To complicate things, we need more space than just the structure, we also need a block of space for the string that will (hopefully!) get returned.


tvItem = new TVITEM();
int size = Marshal.SizeOf(tvItem);

tvItem.mask = TVIF_TEXT;
tvItem.hItem = hItem;
tvItem.pszText = (IntPtr)(remoteBuffer.ToInt32() + size + 1);
tvItem.cchTextMax = bufferSize - (size + 1);


For the sake of convenience, we are allocating a single block of memory, and going to write first the structure into it, and then use the remainder of the buffer for pszText. But since this structure is going to be written to the remote process, we need to make sure that pszText points to the right place, hence the above we set pszText to a position with removeBuffer.

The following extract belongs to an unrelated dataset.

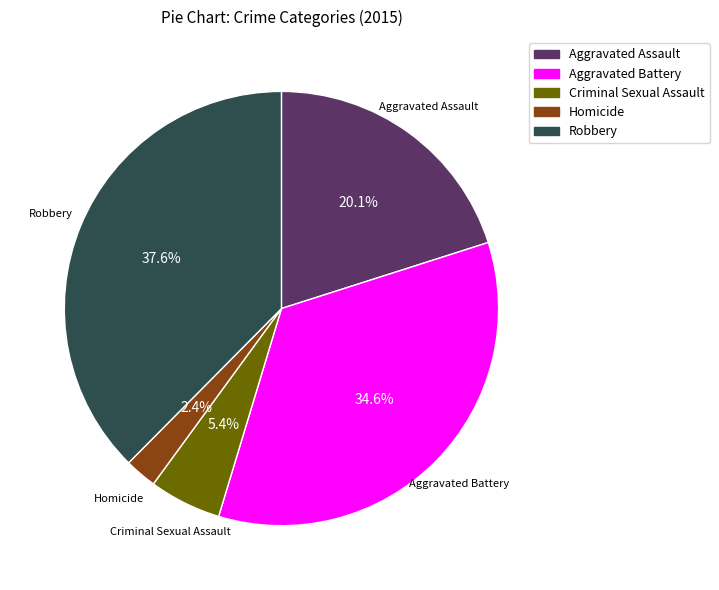

Which has a higher value, Criminal Sexual Assault or Aggravated Assault?

Aggravated Assault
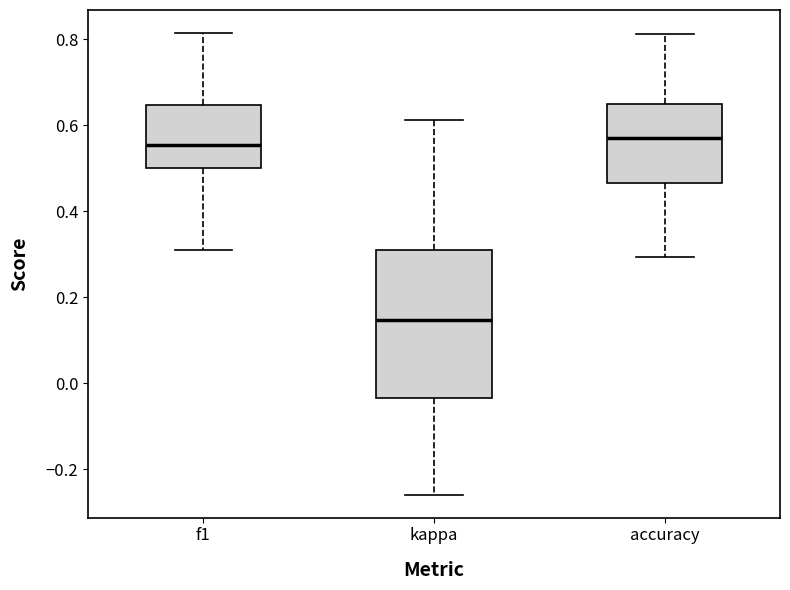

Which box is the tallest, from its lower edge to its upper edge?

kappa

We now have a tvItem that we want to write into the remote processes memory... however, its currently managed memory, so we need to figure out a way to marshal it and get it into unmanaged memory

IntPtr localBuffer = Marshal.AllocHGlobal(Marshal.SizeOf(tvItem)) ;
Marshal.StructureToPtr(tvItem, localBuffer, false);


Now to write that into the remote process:

bSuccess = WriteProcessMemory(hProcess, remoteBuffer, ptr , size,IntPtr.Zero);
if (!bSuccess)
throw new SystemException("Failed to write to process memory");


Phew. Still with me? we are now, finally, ready to call SendMessage()!

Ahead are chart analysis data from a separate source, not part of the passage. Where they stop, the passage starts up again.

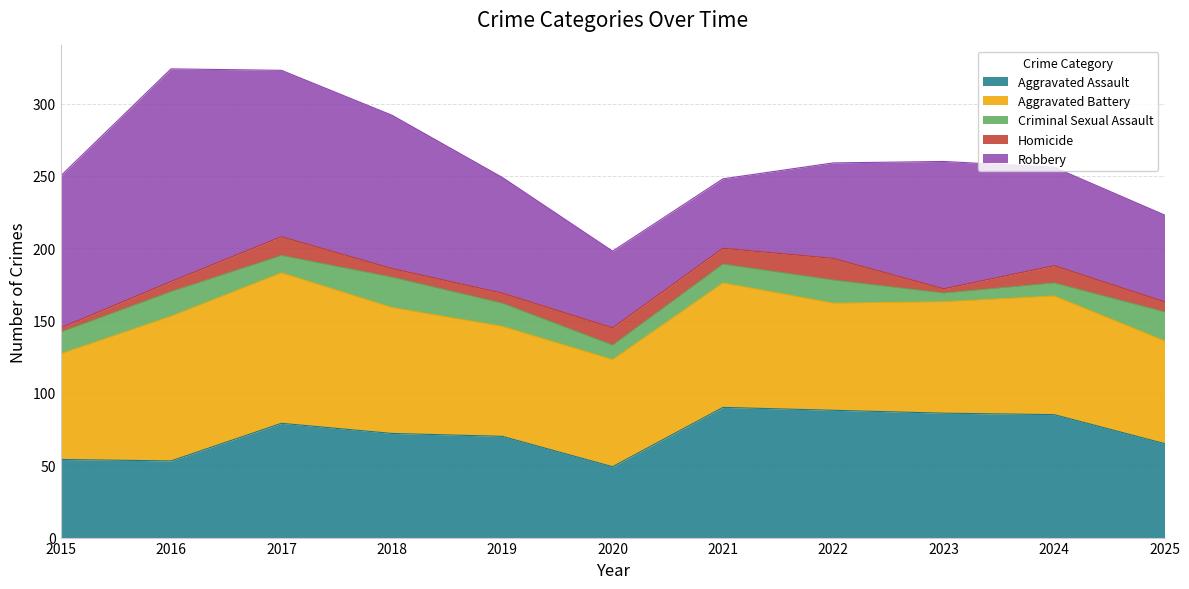

What is the average value of the Aggravated Battery series?

82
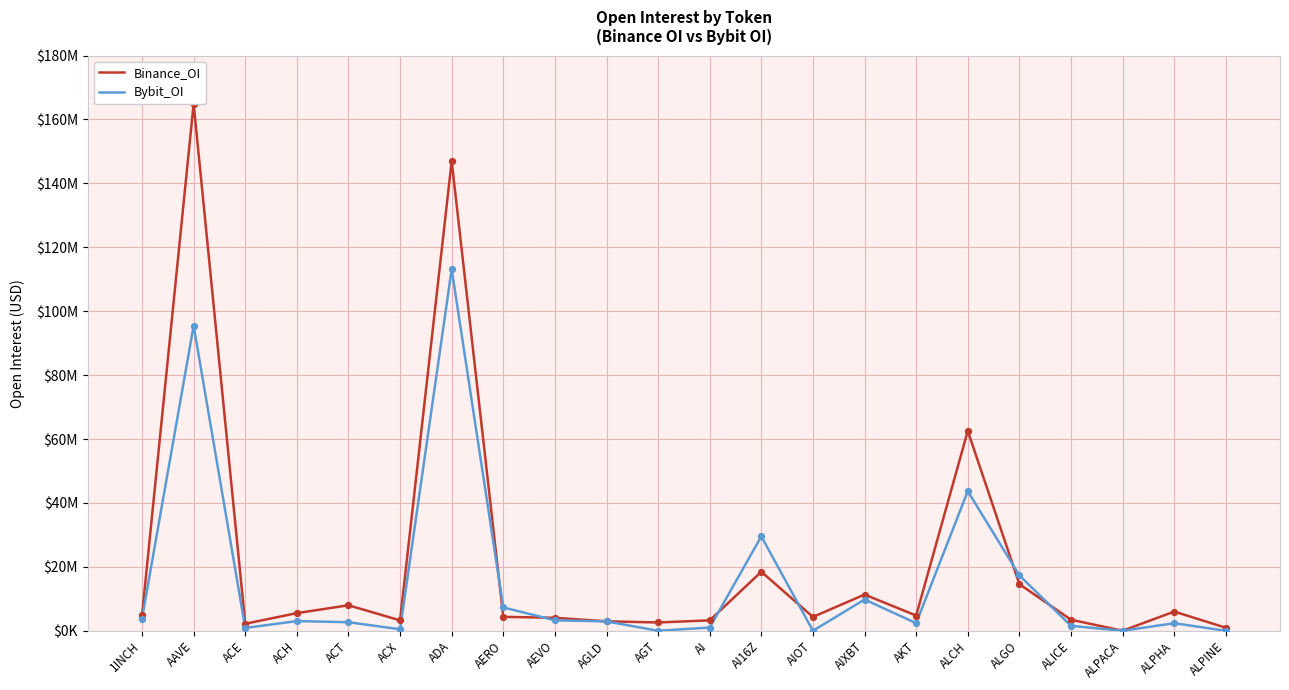

Which series has the largest total across all categories?

Binance_OI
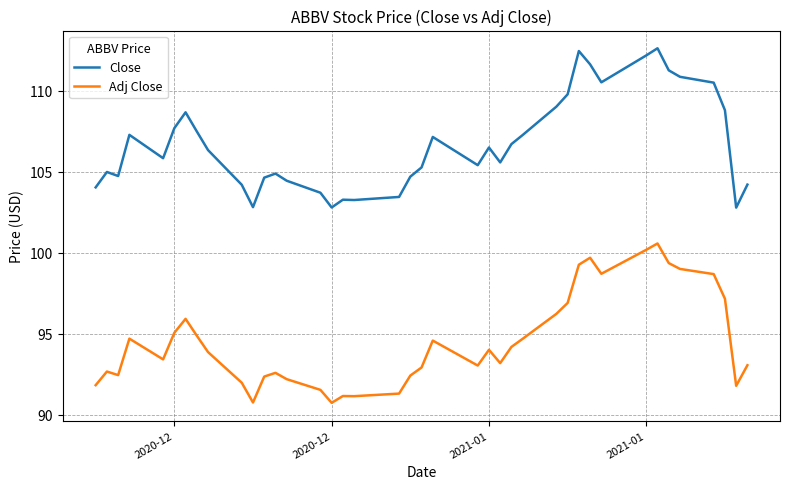

List the series in order of their peak value, highest first.

Close, Adj Close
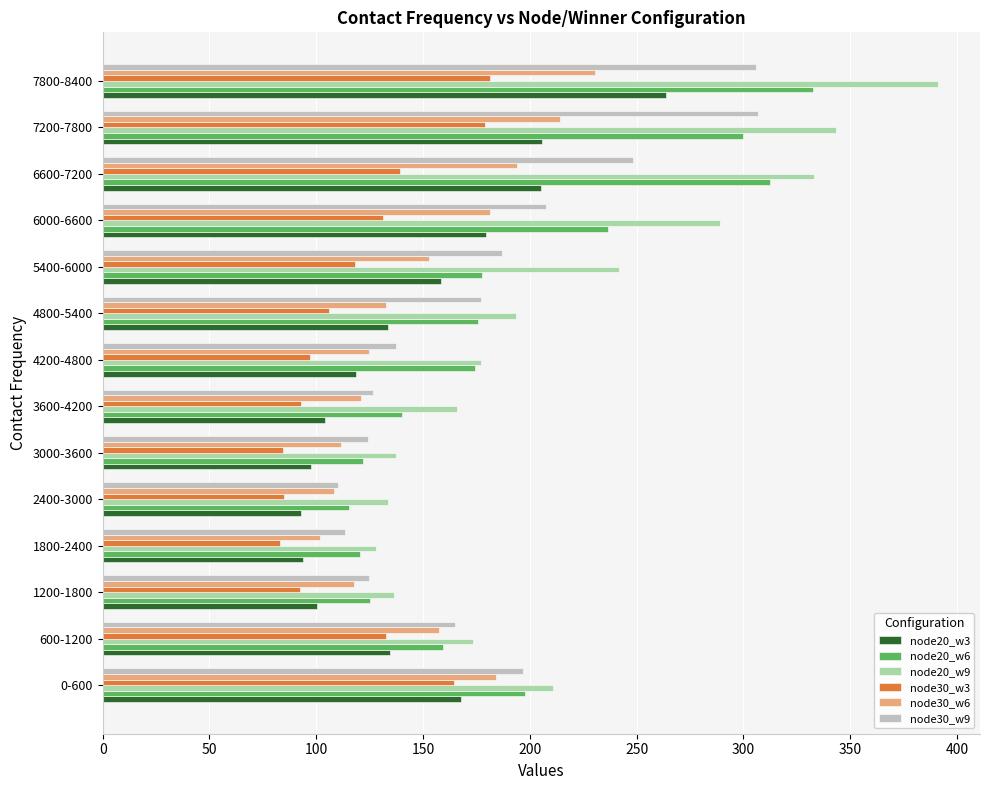

Is it true that node30_w6 equals 329.9 at 7800-8400?

False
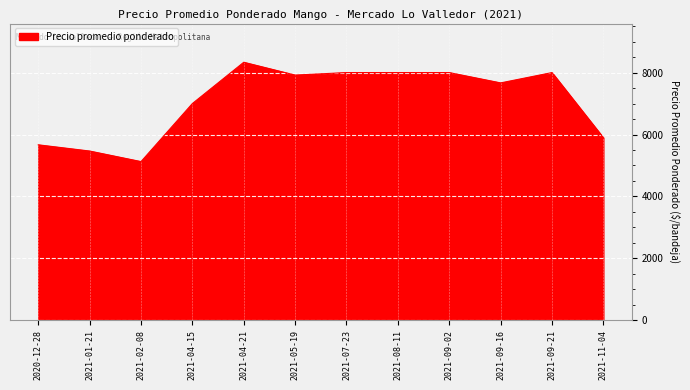

What is the smallest value displayed?

5125.0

SendMessage(hWnd, (int)TV_Messages.TVM_GETITEM, 0, remoteBuffer);


Nothing we haven't seen before. But now we have another problem. We have (hopefully anyway) a structure in the remote processes memory that we want locally! So we need to reverse the above process:

bSuccess = ReadProcessMemory(hProcess, remoteBuffer, localBuffer, bufferSize, IntPtr.Zero);
if (!bSuccess)
throw new SystemException("Failed to read from process memory");

TVITEM retItem = (TVITEM) Marshal.PtrToStructure(localBuffer, (Type)typeof(TVITEM));


Cool, we have a TVITEM.... but its not quite right. It still contains a pointer to the unmanaged buffer (ie pszText), so lets marshall that too:


String pszItemText = Marshal.PtrToStringUni((IntPtr)(localBuffer.ToInt32() + size + 1));


pszItemText is actually the only bit we are interested in... so we are done retrieving stuff! From here, using the above code and the right TVM_GETNEXTITEM calls, we can walk the whole tree view and pull out the text. Given the image at the start, this would end up with the word 'Root' in pszItemText.


Before we do that however, lets make sure we tidy up:

if (localBuffer != IntPtr.Zero)
Marshal.FreeHGlobal(localBuffer);
if (remoteBuffer != IntPtr.Zero)
VirtualFreeEx(hProcess, remoteBuffer, 0, MEM_RELEASE);
if (hProcess != IntPtr.Zero)
CloseHandle(hProcess);